“Standard Operating Procedure” film screening Nov. 3

Professor Safia Swimelar’s POL389 class on International Human Rights is in their second month of their film screenings for their Human Rights Film Festival. 

The fourth of their film series is “Standard Operating Procedure” and will be shown in KOBC 101 (Digital Theater) Monday Nov. 3 at 7:00 p.m. This is a great opportunity to get cultural event credit while learning about human rights.

To get a glimpse of the movie, click on the link to the right.
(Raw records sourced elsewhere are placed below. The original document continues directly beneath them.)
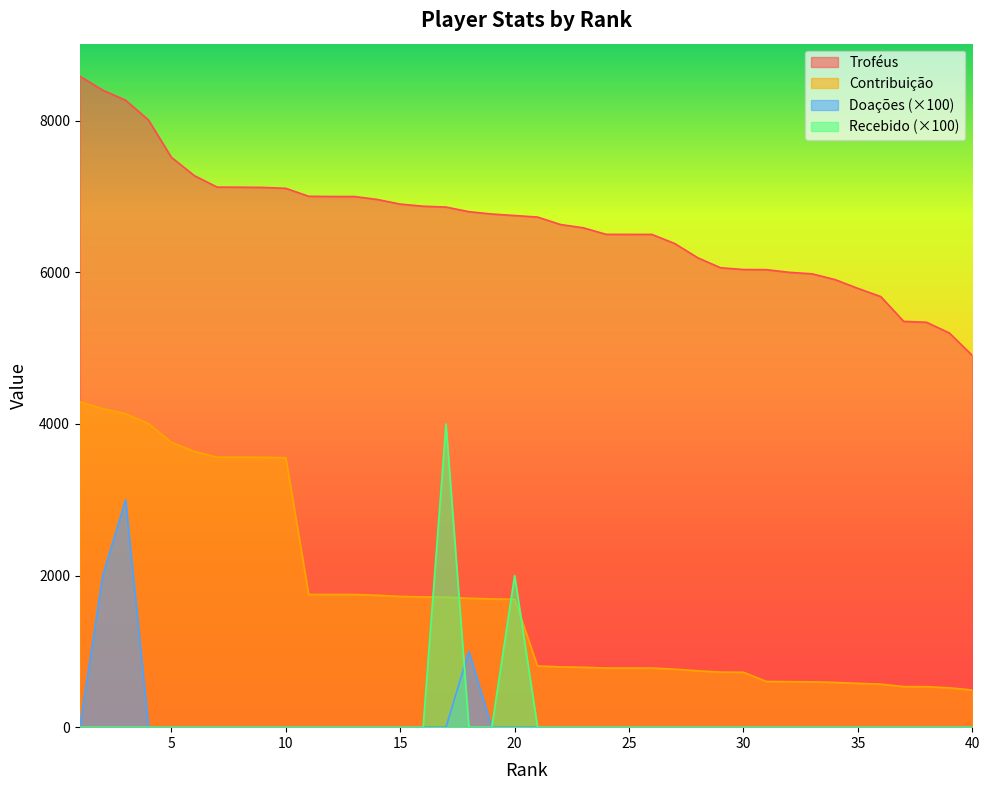

Does the chart have visible grid lines?

No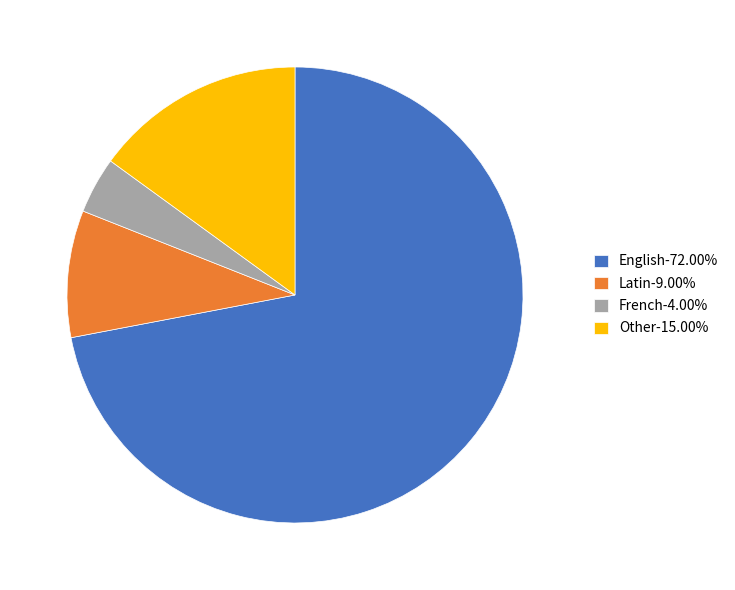

Is there a majority slice in this chart?

Yes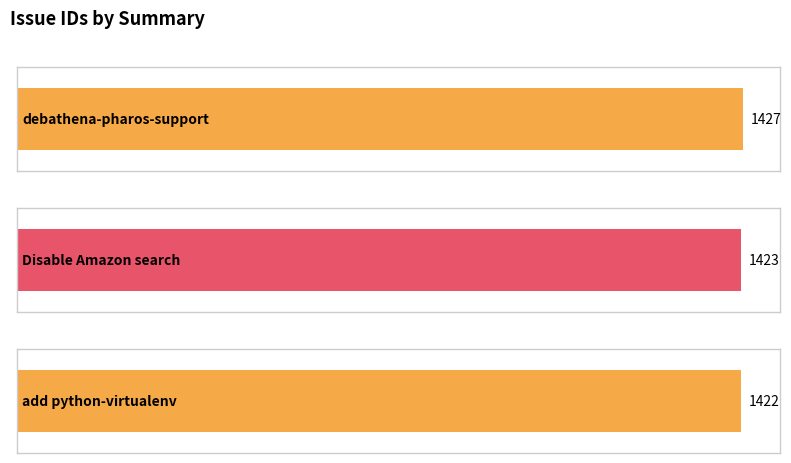

Rank the categories by value from lowest to highest.

add python-virtualenv, Disable Amazon search, debathena-pharos-support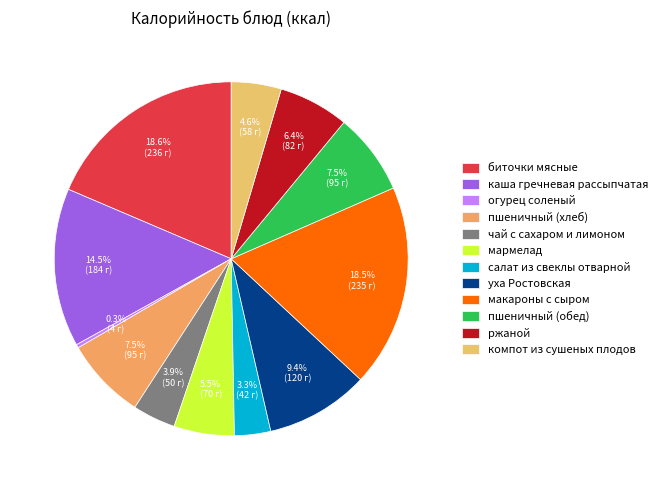

How many slices are in this pie chart?

12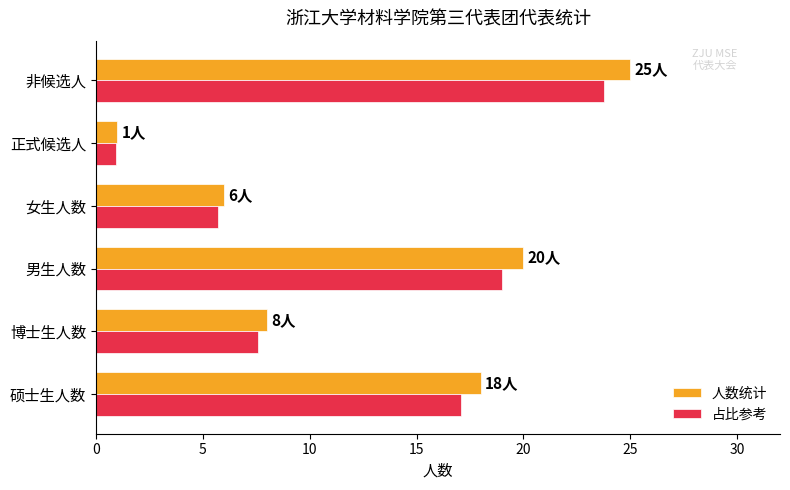

True or false: 人数统计 has a value of 5.3 at 男生人数.

False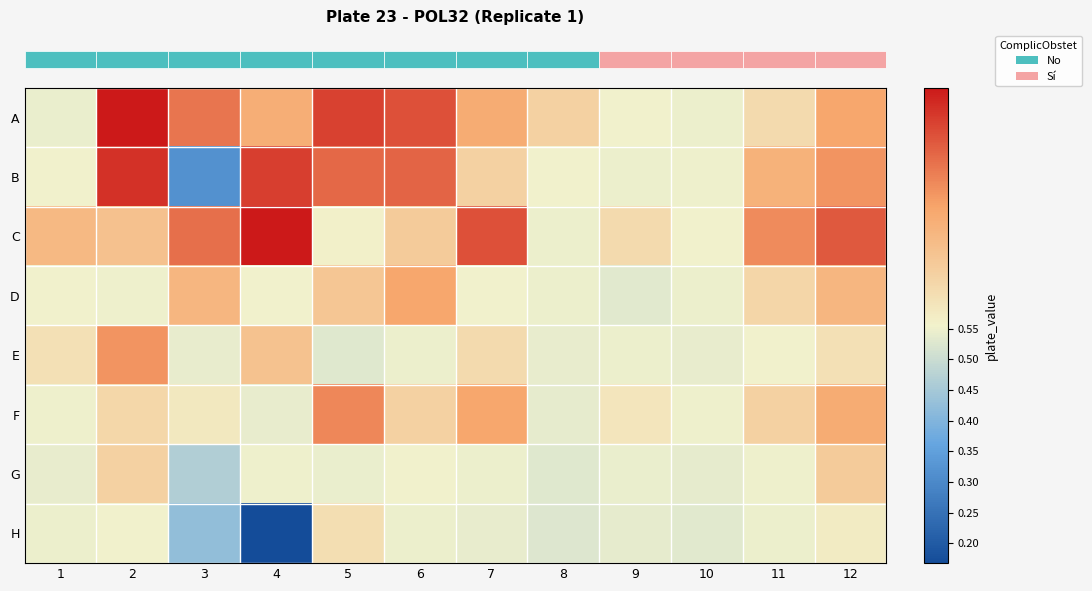

What is the smallest value displayed?

0.2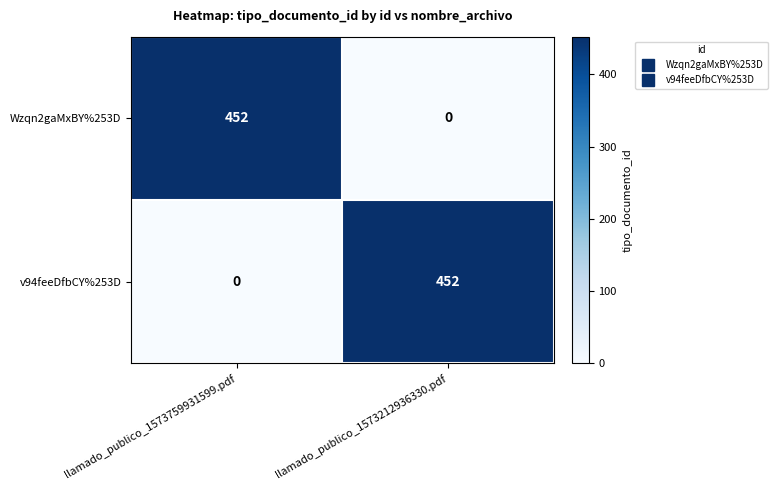

True or false: Wzqn2gaMxBY%253D has a value of 452 at llamado_publico_1573759931599.pdf.

True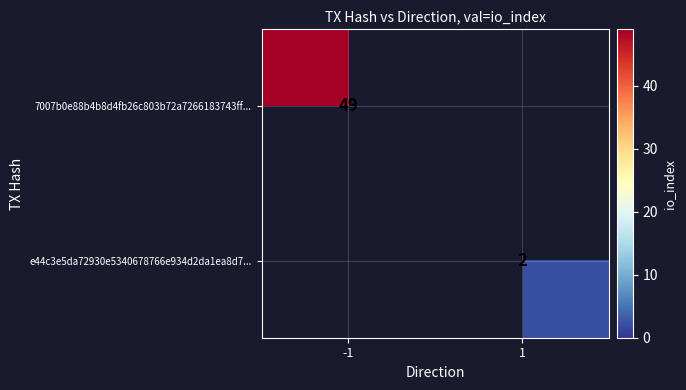

The 7007b0e88b4b8d4fb26c803b72a7266183743ff... series shows 49 at -1. True or false?

True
Or read the synopsis below:

Is it possible for a photograph to change the world? Photographs taken by soldiers in Abu Ghraib prison changed the war in Iraq and changed America’s image of itself. Yet, a central mystery remains. Did the notorious Abu Ghraib photographs constitute evidence of systematic abuse by the American military, or were they documenting the aberrant behavior of a few “bad apples”?
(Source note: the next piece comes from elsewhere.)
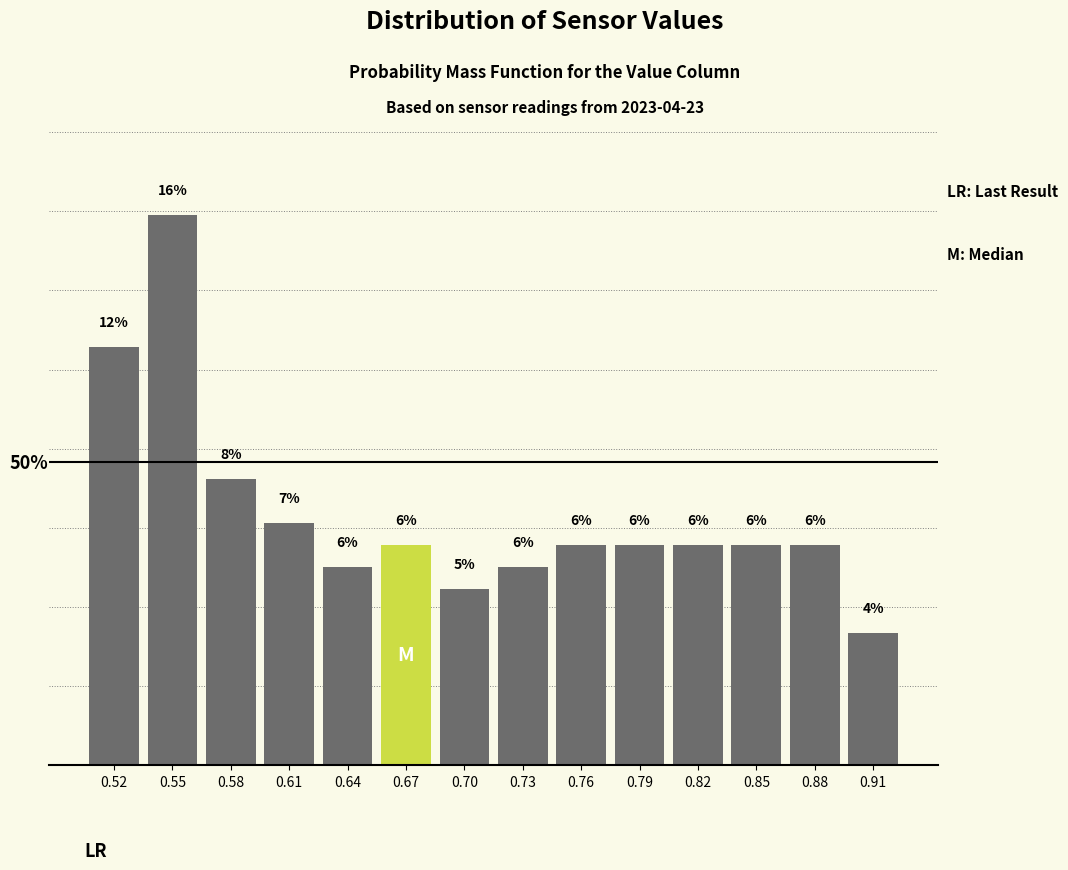

Are the bars horizontal?

No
We set out to examine the context of these photographs. Why were they taken? What was happening outside the frame? We talked directly to the soldiers who took the photographs and who were in the photographs. Who are these people? What were they thinking? Over two years of investigation, we amassed a million and a half words of interview transcript, thousands of pages of unredacted reports, and hundreds of photographs. The story of Abu Ghraib is still shrouded in moral ambiguity, but it is clear what happened there. The Abu Ghraib photographs serve as both an expose and a coverup. An expose, because the photographs offer us a glimpse of the horror of Abu Ghraib; and a coverup because they convinced journalists and readers they had seen everything, that there was no need to look further. The underlying question that we still have not resolved, four years after the scandal: how could American values become so compromised that Abu Ghraib—and the subsequent coverup—could happen? –From the director

If you have any questions at all, please contact Katie Meyer (kmeyer3@elon.edu) for more information!

Swimelar’s International Human Rights course (POLS 389) has organized this human rights film series in order to spread awareness at Elon of diverse and global human rights issues and to examine the role of images and film in our understanding of human rights. As part of their course requirements and for educational purposes only, students will briefly present on different aspects of the film and will lead a discussion with the audience.